Dimana diketahui pada prognosis disebutkan bahwa hingga Desember 2025, Pemkot Cilegon sanggup memenuhi target pendapatan sebesar Rp2,29 triliun, namun kemudian pada APBD-P 2025 justru mengalami penurunan pendapatan hingga Rp33,7 miliar.
Penurunan pendapatan itu, menurut Dana, ini dikarenakan adanya pengurangan dana transfer dari pemerintah pusat.
“Jadi ada tansfer pusat yang berkurang, yakni DAK SG (Dana Alokasi Khusus Specific Grant),” ujar Dana ditemui di Kantor Walikota Cilegon, Selasa (22/7/2025).
Meski demikian, lanjut Dana, target pendapatan daerah lainnya seperti dari pajak dan retribusi serta potensi pendapatan lainnya tidak ada perubahan.
“Kalau target pendapatan lainnya tidak berkurang. Justru dengan berkurangnya dana transfer kita harus menggenjot PAD (Pendapatan Asli Daerah) untuk menyeimbangkan kembali pendapatan,” ucapnya.
Dana menyatakan bahwa pihaknya komitmen ingin tetap sesuai dengan target yang tertuang dalam Prognosis yang sudah ditentukan, namun dalam perjalannya ternyata banyak dinamika yang dihadapi pihaknya.
“Kita ingin sesuai Prognosis, tapi kan ada dinamikanya, kita harapannya target pendapatan sama dengan Prognosis, tapi bila dalam perjalanannya seperti ini, mau tidak mau harus menyesuaikan. Kemarin di hearing sudah kita sampaikan ke dewan, nanti di rapat gabungan kita sampaikan dan pertajam lagi,” ucapnya.

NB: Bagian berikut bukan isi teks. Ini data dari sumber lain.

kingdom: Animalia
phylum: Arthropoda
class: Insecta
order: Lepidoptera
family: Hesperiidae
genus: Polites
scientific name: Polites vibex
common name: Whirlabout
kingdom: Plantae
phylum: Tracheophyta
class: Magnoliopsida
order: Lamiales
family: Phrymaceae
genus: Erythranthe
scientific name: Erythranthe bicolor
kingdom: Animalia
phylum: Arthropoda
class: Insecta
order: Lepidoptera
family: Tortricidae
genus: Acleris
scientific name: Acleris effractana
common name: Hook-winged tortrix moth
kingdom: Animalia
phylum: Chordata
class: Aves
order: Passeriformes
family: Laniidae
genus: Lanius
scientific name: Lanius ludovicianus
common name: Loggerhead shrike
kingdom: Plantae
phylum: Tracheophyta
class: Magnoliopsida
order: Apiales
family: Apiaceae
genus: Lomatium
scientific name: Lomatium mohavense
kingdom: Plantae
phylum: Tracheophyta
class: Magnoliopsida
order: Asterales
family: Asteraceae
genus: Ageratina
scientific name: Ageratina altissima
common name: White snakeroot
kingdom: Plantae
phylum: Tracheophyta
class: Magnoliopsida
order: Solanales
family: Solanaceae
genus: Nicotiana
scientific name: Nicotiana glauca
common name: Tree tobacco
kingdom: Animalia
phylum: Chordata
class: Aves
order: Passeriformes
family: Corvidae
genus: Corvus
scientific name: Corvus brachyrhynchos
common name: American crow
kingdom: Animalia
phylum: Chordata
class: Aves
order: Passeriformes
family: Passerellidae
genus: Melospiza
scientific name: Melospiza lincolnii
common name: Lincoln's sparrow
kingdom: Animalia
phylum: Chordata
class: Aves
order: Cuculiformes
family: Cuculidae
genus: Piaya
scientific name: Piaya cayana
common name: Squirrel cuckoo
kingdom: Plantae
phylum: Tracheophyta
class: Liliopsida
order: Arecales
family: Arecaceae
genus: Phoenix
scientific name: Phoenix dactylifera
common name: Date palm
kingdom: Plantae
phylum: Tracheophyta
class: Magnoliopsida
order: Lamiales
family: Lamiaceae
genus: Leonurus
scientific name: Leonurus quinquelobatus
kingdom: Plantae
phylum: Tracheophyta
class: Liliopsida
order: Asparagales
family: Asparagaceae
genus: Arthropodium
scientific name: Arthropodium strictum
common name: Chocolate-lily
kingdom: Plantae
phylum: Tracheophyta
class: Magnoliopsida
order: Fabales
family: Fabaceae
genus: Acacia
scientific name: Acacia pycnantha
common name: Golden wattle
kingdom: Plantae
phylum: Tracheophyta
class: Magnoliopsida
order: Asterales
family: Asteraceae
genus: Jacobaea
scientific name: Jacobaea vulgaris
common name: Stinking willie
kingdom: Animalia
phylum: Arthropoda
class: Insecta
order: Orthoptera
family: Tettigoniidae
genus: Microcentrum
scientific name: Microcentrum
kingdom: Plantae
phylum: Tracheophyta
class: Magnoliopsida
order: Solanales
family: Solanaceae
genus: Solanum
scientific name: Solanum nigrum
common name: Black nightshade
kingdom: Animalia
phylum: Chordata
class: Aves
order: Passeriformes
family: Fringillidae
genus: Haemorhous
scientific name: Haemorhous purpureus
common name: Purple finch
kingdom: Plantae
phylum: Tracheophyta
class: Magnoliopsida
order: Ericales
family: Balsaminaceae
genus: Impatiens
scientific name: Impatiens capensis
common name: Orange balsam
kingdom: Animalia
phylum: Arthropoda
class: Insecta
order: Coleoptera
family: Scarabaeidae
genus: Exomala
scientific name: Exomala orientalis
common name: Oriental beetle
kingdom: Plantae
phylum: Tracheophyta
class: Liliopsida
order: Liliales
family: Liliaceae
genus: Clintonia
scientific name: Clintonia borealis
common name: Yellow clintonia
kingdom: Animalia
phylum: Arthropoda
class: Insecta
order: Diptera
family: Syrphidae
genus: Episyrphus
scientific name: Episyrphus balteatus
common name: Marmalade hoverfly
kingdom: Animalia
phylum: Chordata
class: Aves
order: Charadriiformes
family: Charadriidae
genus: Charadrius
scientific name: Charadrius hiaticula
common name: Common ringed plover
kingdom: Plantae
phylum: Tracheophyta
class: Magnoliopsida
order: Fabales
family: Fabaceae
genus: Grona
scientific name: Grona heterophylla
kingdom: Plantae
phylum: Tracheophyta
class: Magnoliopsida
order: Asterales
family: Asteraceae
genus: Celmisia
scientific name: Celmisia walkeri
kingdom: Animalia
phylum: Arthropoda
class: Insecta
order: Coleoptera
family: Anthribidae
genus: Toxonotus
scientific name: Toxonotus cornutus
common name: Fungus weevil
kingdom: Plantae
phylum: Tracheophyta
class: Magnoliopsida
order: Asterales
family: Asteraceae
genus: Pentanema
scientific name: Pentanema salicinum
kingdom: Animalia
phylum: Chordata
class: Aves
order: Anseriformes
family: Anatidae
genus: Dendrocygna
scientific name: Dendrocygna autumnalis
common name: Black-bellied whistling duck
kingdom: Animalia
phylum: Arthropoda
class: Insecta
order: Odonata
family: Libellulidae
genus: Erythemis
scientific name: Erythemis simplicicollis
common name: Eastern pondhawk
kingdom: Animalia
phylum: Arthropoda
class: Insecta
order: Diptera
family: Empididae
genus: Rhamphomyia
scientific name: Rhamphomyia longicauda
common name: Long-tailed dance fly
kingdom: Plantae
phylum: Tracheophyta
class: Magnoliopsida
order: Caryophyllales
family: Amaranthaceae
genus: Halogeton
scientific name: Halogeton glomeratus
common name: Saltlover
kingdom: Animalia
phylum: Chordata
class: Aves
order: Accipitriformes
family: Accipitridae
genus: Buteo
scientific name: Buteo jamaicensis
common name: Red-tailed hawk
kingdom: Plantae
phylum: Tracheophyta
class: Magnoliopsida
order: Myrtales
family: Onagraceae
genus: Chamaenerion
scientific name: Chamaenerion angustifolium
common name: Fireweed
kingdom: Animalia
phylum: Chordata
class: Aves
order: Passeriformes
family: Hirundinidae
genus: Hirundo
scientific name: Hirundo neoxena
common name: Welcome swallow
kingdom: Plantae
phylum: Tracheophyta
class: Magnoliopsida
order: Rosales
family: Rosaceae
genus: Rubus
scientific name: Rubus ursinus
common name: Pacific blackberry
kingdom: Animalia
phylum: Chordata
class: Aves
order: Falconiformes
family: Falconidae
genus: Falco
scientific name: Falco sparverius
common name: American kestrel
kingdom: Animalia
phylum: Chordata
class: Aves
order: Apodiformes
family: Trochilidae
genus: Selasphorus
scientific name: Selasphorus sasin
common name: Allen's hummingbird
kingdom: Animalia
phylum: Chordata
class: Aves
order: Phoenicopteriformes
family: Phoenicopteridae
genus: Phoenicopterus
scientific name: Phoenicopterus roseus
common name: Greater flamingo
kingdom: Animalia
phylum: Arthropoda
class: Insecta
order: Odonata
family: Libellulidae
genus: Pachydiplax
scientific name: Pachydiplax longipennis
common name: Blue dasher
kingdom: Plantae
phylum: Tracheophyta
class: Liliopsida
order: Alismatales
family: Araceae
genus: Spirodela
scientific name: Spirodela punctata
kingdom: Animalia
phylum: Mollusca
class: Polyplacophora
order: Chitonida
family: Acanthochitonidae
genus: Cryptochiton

Anggota Badan Anggaran (Banggar) DPRD Kota Cilegon, Rahmatulloh mempertanyakan angka penurunan target pendapatan Pemerintah Kota (Pemkot) Cilegon pada Anggaran Tahun 2025.
“Dalam APBD Perubahan 2025 mereka menurunkan pendapatan menjadi Rp2,25 triliun atau berkurang Rp33,7 miliar,” ujar, Rahmatulloh, Selasa (22/7/2025).
Rahmatulloh juga mengungkapkan bahwa antara Kebijakan Umum Anggaran (KUA) dan Prioritas Plafon Anggaran Sementara (PPAS), Prognosisi dan APBD-P tidak sinkron.
“Kami akan berpegang pada prognosis yang menyebutkan kesanggupan pemkot mempertahankan angka pendapatan. Kecuali mereka menurunkan angka di prognosisnya,” tandasnya.
Rahmatulloh menyatakan bahwa Sekertariat DPRD Cilegon sebetulnya sudah melayangkan surat untuk mengingatkan Walikota Cilegon, Robinsar agar segera melaksanakan prognosis pada awal bulan Juni.
“Tapi data mereka tidak siap. Bahkan saya sendiri yang mengecek mereka baru siap di akhir Juli 2025. Lalu bagaimana SE (surat edaran) Mendagri yang diterbitkan sejak 11 Februari 2025? tapi mereka masih terlambat melaksanakan prognosis, KUA, APBD?. Artinya SE ini kan sebagai acuan mereka bekerja, tapi kenapa seolah ada keteledoran atau keterlambatan. Apakah ini sebuah pembangkangan mengabaikan atau mengacuhkan SE tersebut,” ucapnya.
Rahmatulloh berharap bisa menjalankan prognosis yang sudah ditetapkan. Ini dilakukan agar target pendapatan daerah yang sudah tertuang tidak berkurang dan menganggu program pemerintah.